> _課題一覧_:
A: 日本語教育レポートのうち、「国際交流基金北京日本文化センター(以下、北京センター)は」で始まる段落を、主な事実を残して箇条書きにまとめなさい。
B: 日本語教育レポートによると、2018年度基金調査で示された中国の日本語教師の数は何人か。
C: 日本語教育レポートの本文を、最後の文の後から続けて書きなさい。

> _本文抜粋_:
日本語教育通信 日本語教育レポート 第46回

日本語教育レポート
このコーナーでは、国内外の日本語教育について広く情報を交換したり、お互いの交流をはかるために、各地域の新しい試みやコース運営などについて、関係者の方々に具体的に紹介していただきます。

【第46回】
少人数制の研修で授業の改善を試みる
―「2020年大学日本語教師教授法夏季集中研修会」について―

2021年11月
日本語国際センター 専任講師
(元北京日本文化センター 日本語上級専門家)
王 崇梁

1. はじめに

 中国は日本語学習者、日本語教師ともに世界で最も多い国です。国際交流基金2018年度「海外日本語教育機関調査」(以下、「基金調査」)によれば、中国の日本語学習者は1,004,625人、日本語教師は20,220人となっています。
 中国における日本語教育の特徴は、高等教育段階(4年制大学及び3年制短期職業大学)の学習者数と教師数が最も多く、全体の約57%と56%(2018年度基金調査)を占めているということです。
 また、言語学や文学、社会学の博士号を取得し高度な専門性を持つ若手日本語教師も少なくありません。ただ、日本語教育を専門としているわけではないことから、そのような教師たちを含めた多くの大学教師が、日本語教授法を学んで実践的な教授技術を高めることを求めており、そのニーズに対応する教師研修の需要と関心が高まり続けているのが現状です。

2.研修実施の背景・目的

 国際交流基金北京日本文化センター(以下、北京センター)は、その前身の北京事務所時代から中国の日本語教育の支援、とりわけ日本語教師の育成を重視し、教師研修やセミナー、ワークショップなどを実施してきました。大学教師の研修事業に関しては、大学の若手日本語教師を対象とした「全国大学日本語教師研修会」や三年制短期大学の日本語教師を対象とする「全国高等職業学校日本語教師研修会」、大学で日本語を第二外国語として教えている日本語教師向けの「全国大学公共日本語教師研修会」などを開催してきました。特に「全国大学日本語教師研修会」は中国の関係機関と共催で年1回開催し、13年も続きました。また、このような規模の大きい研修会(参加者100名前後)のほかに、少人数制(参加者20名前後)の研修会も複数開催しています。
 本稿では、少人数制の研修会の一つで2020年に新規開催した「2020年大学日本語教師教授法夏季集中研修会」を取り上げ、紹介します。
 中国の高等教育段階においては、日本語学習者の増加に伴い、学習者の質や学習動機、方法、目的の多様化が進み、適切に対応するための教育内容、教授方法の改善がますます重要となっています。

> _提供データ_:
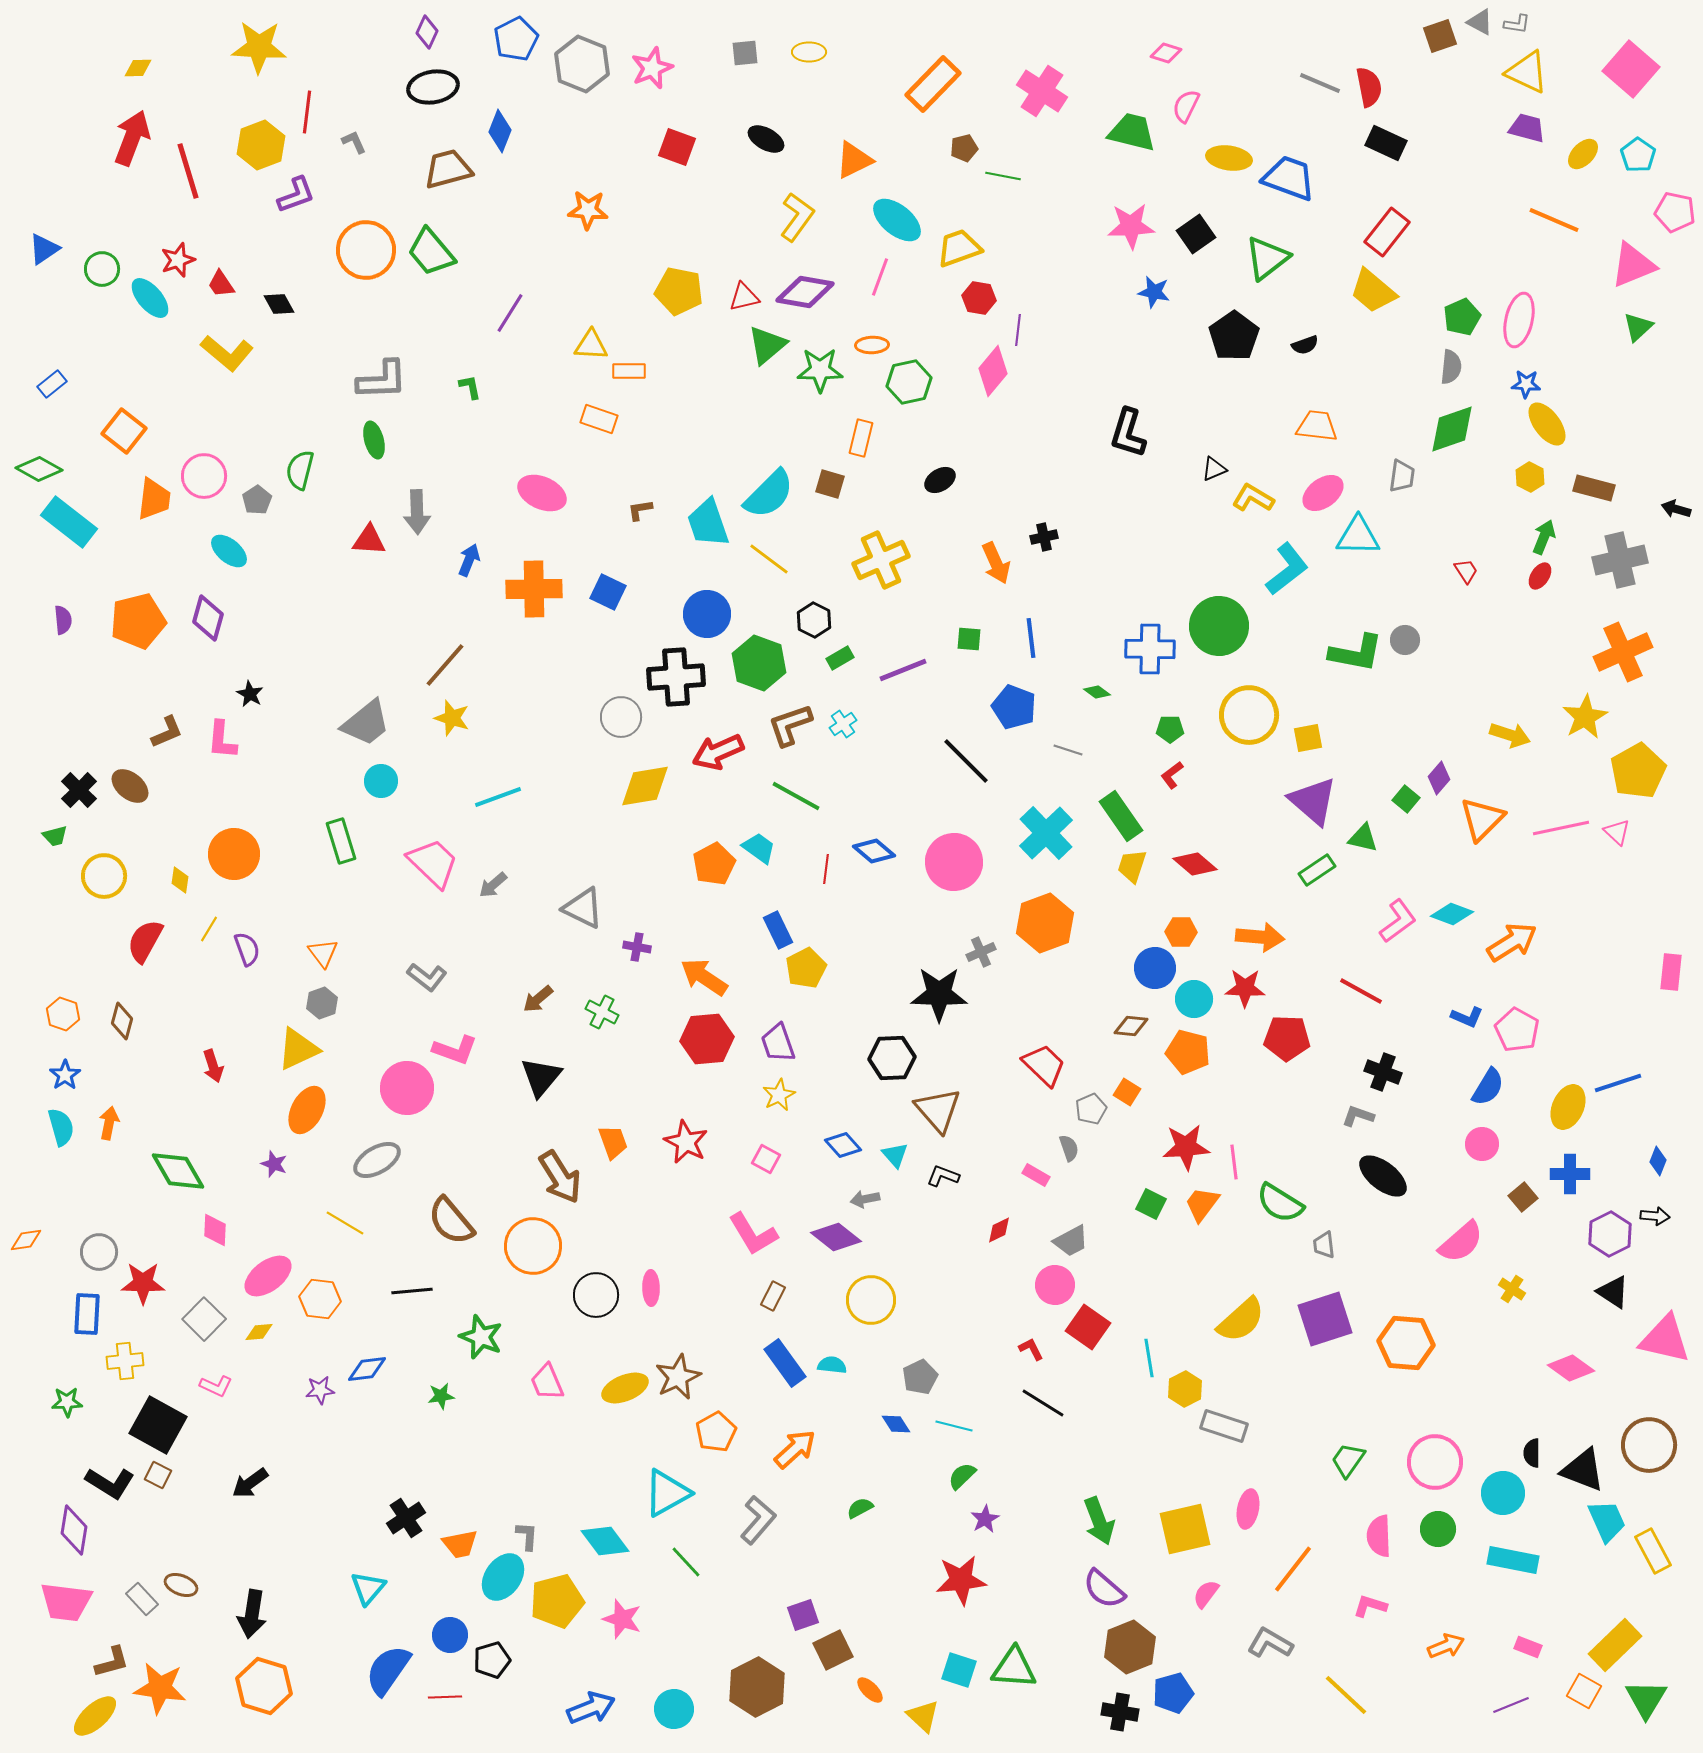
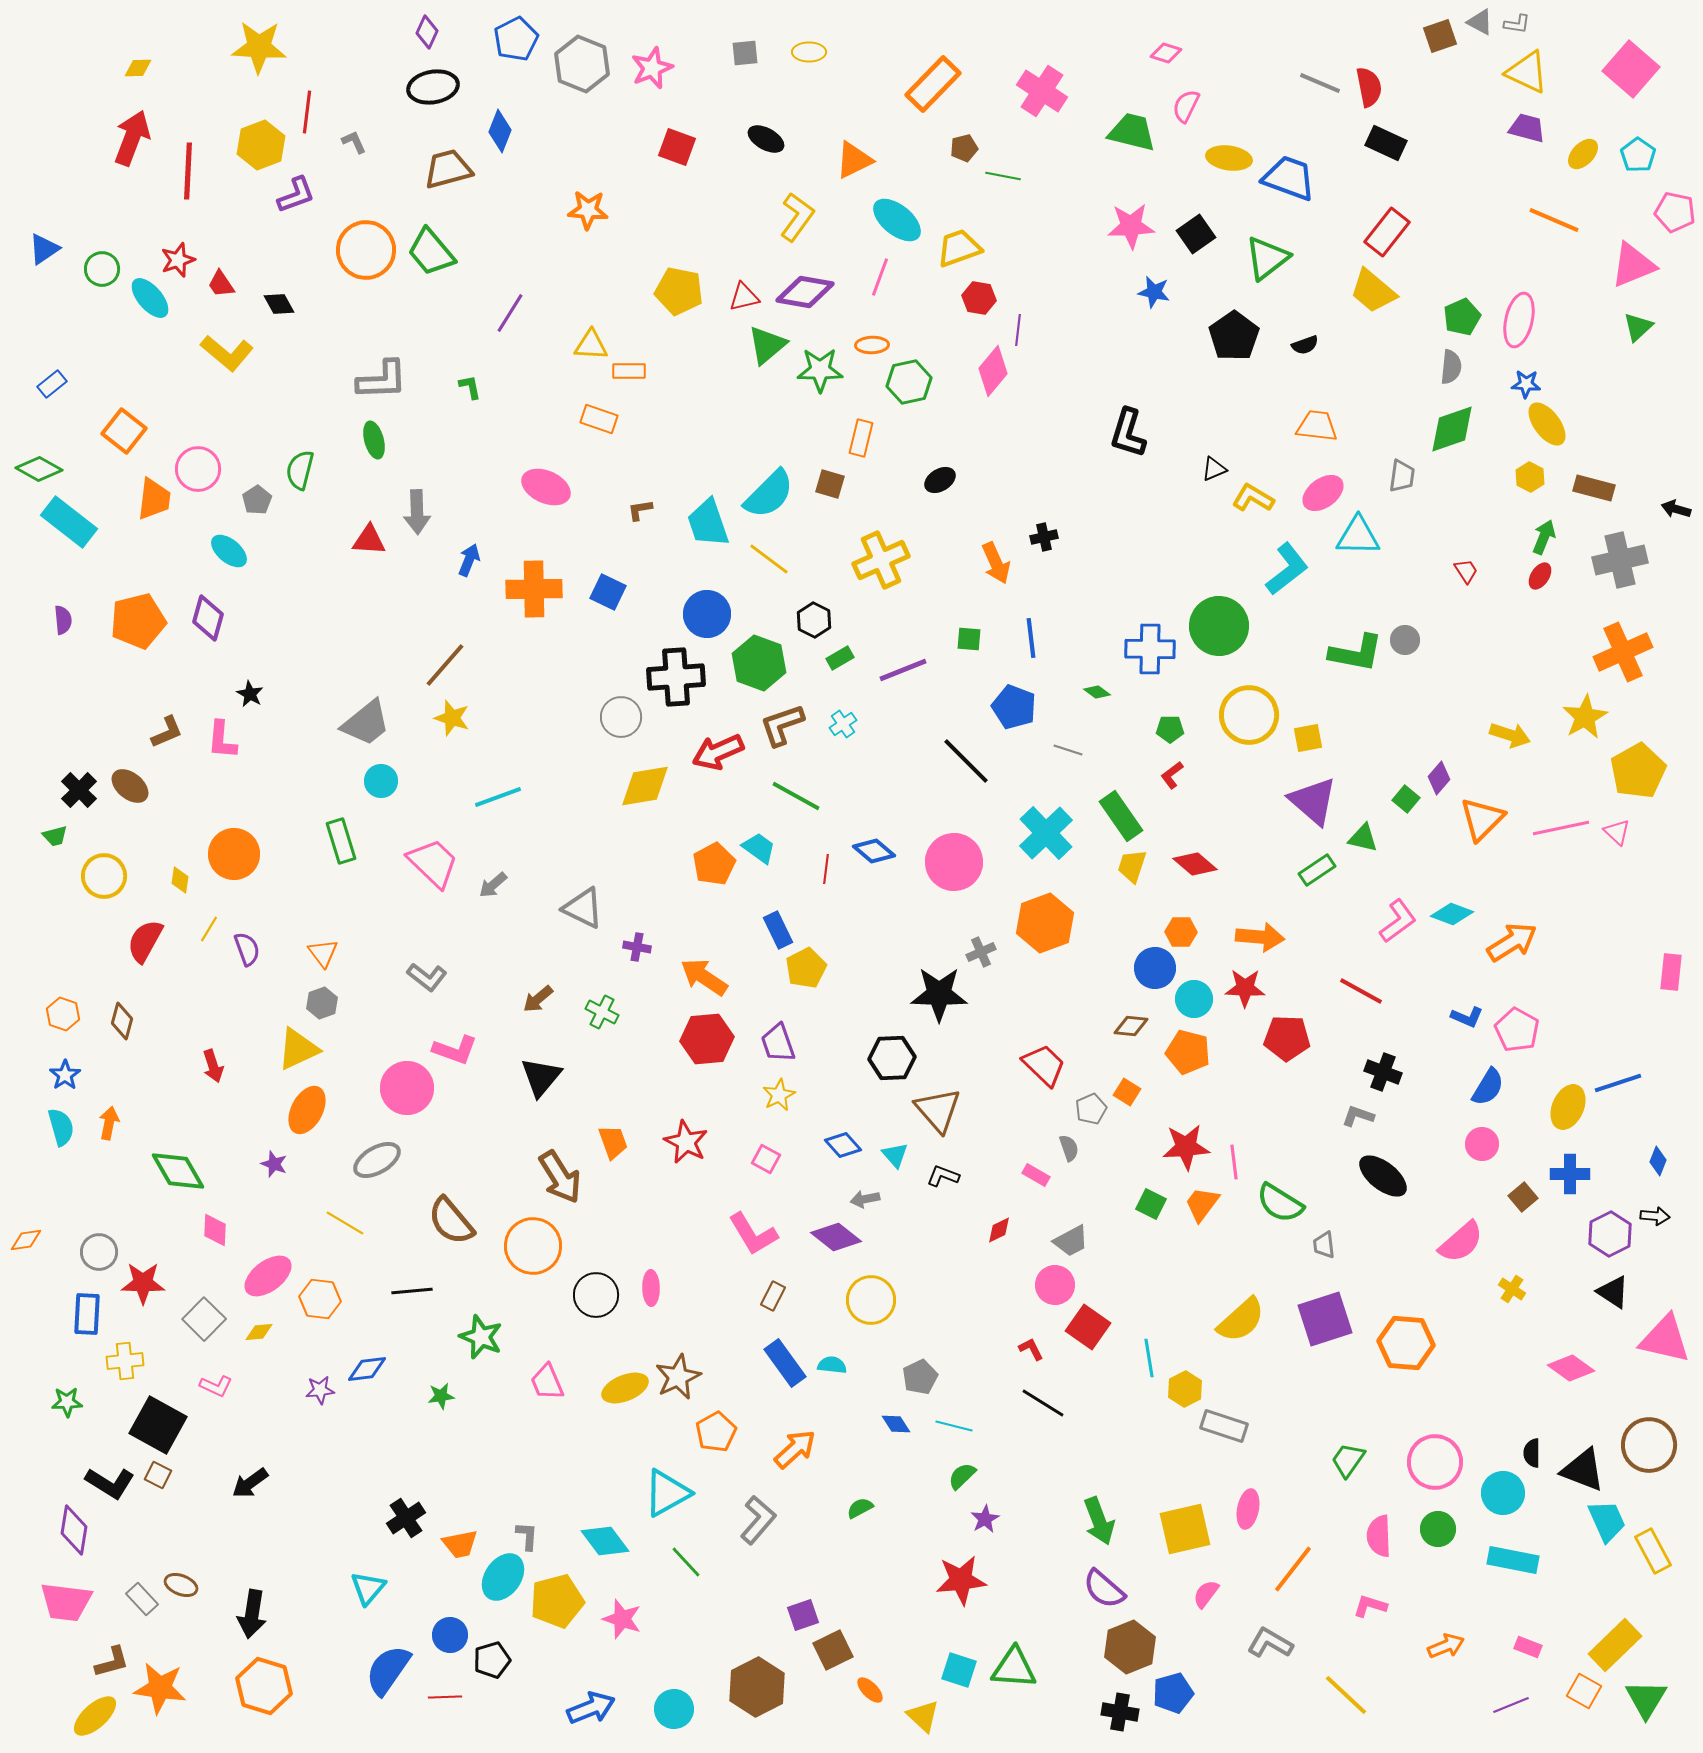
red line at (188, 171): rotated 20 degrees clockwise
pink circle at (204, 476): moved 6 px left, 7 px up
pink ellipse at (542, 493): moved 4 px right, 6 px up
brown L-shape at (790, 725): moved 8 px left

* * *

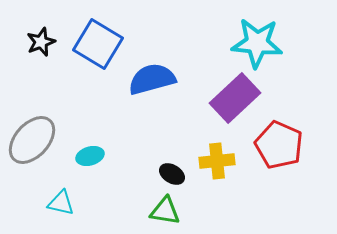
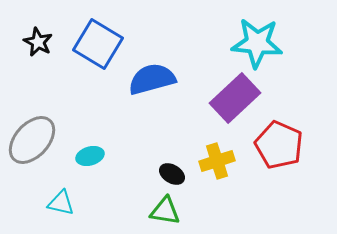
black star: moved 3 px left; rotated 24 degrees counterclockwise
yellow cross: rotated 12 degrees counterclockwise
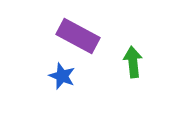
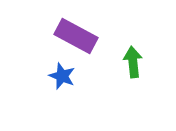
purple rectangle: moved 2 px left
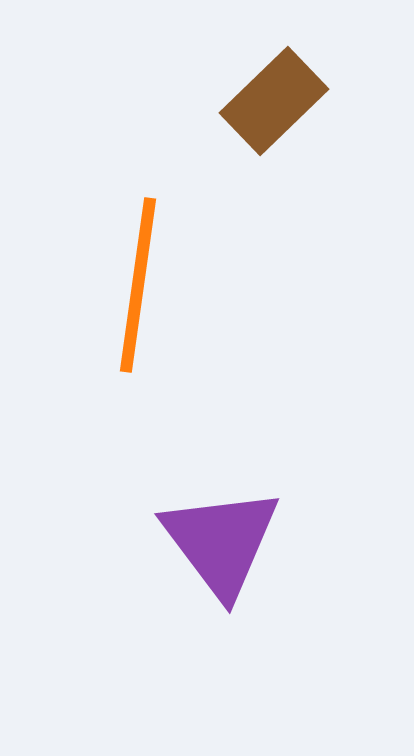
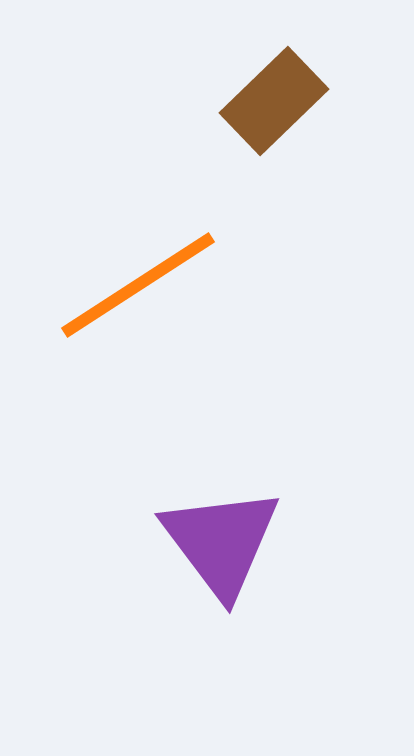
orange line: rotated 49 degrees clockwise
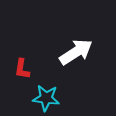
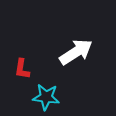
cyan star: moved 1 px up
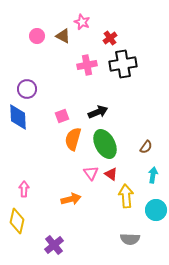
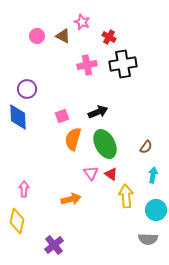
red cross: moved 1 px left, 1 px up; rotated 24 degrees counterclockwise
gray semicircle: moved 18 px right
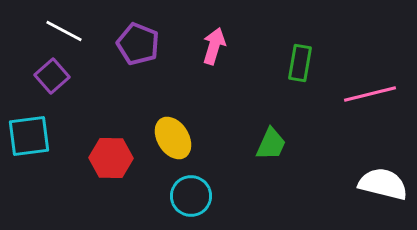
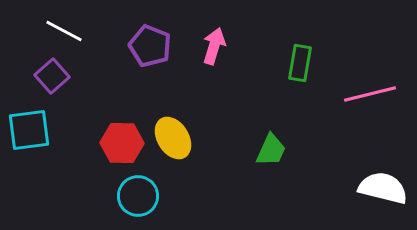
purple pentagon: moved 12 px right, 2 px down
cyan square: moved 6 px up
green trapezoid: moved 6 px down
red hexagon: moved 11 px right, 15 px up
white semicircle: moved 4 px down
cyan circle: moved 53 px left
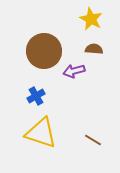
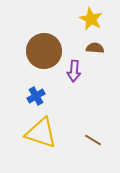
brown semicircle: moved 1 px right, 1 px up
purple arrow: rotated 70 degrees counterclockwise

> _各課題の解答_:
A:
・北京センターは、前身の北京事務所時代から中国の日本語教育を支援してきた。特に日本語教師の育成を重視し、教師研修、セミナー、ワークショップなどを実施してきた。
・大学教師向けには、次のような研修会を開催してきた。
　- 大学の若手日本語教師を対象とする「全国大学日本語教師研修会」
　- 三年制短期大学の日本語教師を対象とする「全国高等職業学校日本語教師研修会」
　- 大学で日本語を第二外国語として教える教師向けの「全国大学公共日本語教師研修会」
・「全国大学日本語教師研修会」は中国の関係機関との共催で年1回開かれ、13年続いた。
・参加者100名前後の大規模な研修会のほかに、参加者20名前後の少人数制の研修会も複数開催している。

B: 20,220人である。

C:
 さらに、2018年1月、中国の教育部による『四年制大学各専攻教育の国家スタンダード《普通高等学校本科专业类教学质量国家标准》』が公布され、言語教育に関しては一般語学教育からコンテンツ重視の総合教育へ、アカデミック偏重から運用能力重視へ、特にコミュニケーション能力の養成を重視する方針が打ち出されました。教師も、一方的に知識を与えるのではなく、学生の思考力・問題解決能力を養う授業が求められるようになり、それを実現するには、教師の教授能力の向上と授業の改善が必要になってきます。
 北京センターは上記のような状況を踏まえ、教授能力の向上、並びに個々の教師が抱えている教授問題の解決に個別対応できる本研修会を企画し、第1回は読解の教え方をテーマとして取り上げました注1
 研修会の目的は(1)JF日本語教育スタンダード及びCan-doによる授業目標設定への理解を深めること、(2)学生を中心とした授業の進め方を考えること、(3)読解授業の教え方を改善することの3点です。
 なお、研修会は新型コロナウィルス感染拡大防止のため、すべてオンライン形式で実施することになりました。

3.研修会の内容と方法

 研修に参加した受講生は26名で、取得学位は博士7名、修士18名、学士1名でした。教授歴は2~5年が13名、6~10年が6名、11年以上が7名と比較的経験の浅い受講生が半分を占めました。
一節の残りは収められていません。